Im Schatten dieser Geschichte stehen jedoch oft die unzähligen Möglichkeiten der koreanischen Bevölkerung, sich an den Projekten des Parteistaates zu beteiligen, um ihr Leben und ihr Land nach den Verwüstungen des Krieges wieder aufzubauen. North Korea's Mundane Revolution zeichnet die Ursprünge der langfristigen Beständigkeit des Landes in den Fragen nach, die koreanische Frauen und Männer über das moderne Individuum, Wohnen, Familienleben und Konsum stellten.
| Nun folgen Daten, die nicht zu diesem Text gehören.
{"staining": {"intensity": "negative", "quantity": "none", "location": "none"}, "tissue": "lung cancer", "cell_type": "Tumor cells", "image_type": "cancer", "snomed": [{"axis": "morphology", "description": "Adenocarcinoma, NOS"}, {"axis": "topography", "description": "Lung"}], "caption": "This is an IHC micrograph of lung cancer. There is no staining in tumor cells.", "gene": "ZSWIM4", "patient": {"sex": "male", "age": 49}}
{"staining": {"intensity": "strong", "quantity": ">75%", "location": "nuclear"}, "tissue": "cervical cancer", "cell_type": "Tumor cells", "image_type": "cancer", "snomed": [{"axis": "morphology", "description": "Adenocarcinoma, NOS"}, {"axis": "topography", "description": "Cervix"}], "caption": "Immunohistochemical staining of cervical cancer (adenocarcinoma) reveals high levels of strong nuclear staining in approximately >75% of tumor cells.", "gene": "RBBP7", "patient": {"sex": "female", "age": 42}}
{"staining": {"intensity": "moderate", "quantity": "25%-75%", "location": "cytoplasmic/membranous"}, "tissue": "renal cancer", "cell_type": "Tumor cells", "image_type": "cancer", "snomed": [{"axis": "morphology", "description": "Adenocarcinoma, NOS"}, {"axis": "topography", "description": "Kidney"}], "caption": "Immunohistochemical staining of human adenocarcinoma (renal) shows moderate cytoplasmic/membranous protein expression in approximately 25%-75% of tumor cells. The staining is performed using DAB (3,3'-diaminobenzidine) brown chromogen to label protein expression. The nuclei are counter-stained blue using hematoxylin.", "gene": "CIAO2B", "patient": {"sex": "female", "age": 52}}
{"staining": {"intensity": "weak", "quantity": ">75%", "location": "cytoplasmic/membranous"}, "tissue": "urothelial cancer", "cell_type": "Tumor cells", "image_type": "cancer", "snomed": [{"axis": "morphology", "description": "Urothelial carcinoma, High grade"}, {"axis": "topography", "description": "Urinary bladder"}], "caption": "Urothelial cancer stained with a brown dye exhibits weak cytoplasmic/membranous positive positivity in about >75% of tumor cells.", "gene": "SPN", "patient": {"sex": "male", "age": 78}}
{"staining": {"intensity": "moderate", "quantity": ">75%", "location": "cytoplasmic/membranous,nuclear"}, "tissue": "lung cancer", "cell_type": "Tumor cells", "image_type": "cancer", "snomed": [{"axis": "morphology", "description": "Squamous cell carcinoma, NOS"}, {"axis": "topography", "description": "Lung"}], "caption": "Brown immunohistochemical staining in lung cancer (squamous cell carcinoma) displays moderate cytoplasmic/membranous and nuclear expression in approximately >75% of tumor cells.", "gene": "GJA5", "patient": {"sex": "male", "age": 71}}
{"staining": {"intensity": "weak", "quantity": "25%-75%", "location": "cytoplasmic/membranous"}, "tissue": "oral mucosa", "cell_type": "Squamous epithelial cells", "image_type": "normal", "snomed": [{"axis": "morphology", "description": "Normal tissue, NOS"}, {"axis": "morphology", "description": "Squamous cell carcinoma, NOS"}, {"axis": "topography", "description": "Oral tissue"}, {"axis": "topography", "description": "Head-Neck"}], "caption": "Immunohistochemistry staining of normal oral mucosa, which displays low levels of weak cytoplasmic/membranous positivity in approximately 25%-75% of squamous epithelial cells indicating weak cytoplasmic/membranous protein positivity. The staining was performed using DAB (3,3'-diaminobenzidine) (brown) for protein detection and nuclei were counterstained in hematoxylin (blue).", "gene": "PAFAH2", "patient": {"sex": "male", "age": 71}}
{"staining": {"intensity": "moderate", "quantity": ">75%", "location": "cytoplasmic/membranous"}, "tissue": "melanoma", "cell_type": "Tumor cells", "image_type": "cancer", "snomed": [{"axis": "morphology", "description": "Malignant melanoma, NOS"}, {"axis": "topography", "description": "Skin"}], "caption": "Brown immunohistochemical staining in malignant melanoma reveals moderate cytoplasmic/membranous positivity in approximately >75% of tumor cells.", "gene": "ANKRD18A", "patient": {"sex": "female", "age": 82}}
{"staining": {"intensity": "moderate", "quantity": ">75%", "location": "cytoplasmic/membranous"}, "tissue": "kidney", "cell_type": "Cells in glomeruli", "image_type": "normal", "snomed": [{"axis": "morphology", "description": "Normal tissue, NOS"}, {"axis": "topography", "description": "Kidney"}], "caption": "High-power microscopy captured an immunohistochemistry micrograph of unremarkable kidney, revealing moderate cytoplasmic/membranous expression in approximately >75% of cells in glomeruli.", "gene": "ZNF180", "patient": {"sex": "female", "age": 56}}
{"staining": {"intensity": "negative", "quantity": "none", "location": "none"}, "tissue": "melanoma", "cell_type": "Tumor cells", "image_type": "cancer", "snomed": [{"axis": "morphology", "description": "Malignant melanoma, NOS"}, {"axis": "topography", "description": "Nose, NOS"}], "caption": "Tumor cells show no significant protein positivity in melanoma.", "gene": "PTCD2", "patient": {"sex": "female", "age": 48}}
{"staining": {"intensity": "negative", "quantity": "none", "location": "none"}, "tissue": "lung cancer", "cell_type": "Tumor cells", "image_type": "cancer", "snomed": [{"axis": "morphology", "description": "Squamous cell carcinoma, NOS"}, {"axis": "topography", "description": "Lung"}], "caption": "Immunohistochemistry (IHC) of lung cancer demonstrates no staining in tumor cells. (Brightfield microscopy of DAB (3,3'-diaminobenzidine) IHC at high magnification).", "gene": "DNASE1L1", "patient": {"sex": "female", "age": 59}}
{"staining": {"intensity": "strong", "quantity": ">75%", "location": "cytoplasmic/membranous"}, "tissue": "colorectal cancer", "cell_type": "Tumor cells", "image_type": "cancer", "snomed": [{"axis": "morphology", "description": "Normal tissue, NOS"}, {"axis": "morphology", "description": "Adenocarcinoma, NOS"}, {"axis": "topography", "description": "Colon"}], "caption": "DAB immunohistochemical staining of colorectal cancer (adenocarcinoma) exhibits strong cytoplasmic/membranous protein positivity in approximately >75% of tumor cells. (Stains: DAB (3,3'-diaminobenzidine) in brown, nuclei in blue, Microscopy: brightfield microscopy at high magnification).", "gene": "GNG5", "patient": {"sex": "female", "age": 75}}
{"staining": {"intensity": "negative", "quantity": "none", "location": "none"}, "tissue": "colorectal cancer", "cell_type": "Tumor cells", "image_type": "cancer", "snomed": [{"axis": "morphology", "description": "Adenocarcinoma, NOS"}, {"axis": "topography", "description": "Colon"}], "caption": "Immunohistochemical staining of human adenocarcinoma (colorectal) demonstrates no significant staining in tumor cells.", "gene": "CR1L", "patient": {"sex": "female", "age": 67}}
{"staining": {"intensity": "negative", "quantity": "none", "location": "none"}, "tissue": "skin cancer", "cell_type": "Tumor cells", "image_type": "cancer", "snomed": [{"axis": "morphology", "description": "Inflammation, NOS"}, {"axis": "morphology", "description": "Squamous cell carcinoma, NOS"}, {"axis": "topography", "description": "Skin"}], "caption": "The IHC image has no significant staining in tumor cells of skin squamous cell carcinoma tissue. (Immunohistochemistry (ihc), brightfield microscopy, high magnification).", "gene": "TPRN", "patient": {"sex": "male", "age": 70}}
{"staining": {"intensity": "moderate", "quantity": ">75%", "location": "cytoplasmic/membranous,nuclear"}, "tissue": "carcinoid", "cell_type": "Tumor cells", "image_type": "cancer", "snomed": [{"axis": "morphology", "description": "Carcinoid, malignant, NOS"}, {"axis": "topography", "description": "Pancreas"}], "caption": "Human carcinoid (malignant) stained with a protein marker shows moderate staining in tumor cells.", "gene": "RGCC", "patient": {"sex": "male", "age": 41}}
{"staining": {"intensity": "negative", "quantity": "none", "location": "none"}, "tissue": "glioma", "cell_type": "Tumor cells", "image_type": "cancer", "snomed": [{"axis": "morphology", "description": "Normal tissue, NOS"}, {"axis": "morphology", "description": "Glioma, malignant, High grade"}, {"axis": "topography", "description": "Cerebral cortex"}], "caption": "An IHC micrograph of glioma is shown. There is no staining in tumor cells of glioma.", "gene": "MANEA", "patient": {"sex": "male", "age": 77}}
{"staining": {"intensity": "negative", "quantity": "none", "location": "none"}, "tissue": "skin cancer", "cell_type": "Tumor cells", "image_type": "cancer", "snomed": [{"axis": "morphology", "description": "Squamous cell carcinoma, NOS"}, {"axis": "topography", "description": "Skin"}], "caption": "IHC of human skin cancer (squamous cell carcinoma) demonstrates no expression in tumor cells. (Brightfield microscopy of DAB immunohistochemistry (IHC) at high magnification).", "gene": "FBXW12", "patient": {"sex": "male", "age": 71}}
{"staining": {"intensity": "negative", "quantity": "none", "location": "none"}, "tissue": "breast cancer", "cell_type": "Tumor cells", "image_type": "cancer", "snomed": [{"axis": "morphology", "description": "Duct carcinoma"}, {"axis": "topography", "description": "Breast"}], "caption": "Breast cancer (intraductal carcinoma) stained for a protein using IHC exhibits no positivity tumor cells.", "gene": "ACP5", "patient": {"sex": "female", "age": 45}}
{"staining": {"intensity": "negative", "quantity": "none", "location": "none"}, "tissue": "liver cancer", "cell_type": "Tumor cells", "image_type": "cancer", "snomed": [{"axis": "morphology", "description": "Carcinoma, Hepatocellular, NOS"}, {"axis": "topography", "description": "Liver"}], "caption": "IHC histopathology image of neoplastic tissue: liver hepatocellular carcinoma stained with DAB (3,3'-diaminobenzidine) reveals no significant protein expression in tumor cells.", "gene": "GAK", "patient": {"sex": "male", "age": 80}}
Anhand einer breiten Palette übersehener Quellen untersucht Andre Schmid die Herausbildung eines geschlechtsspezifischen sozialistischen Lebensstils in Nordkorea, indem er sich auf die lokalisierten Prozesse des sozioökonomischen und kulturellen Wandels konzentriert. Dieser Stil des "Neuen Lebens" ersetzte radikale Definitionen der Geschlechter- und Klassenrevolution durch die Politik der individuellen Selbstreform und der kulturellen Aufwertung und führte zu einer Entpolitisierung der politischen Kultur des Landes in den Jahren, in denen Kim Il Sung an die Macht kam.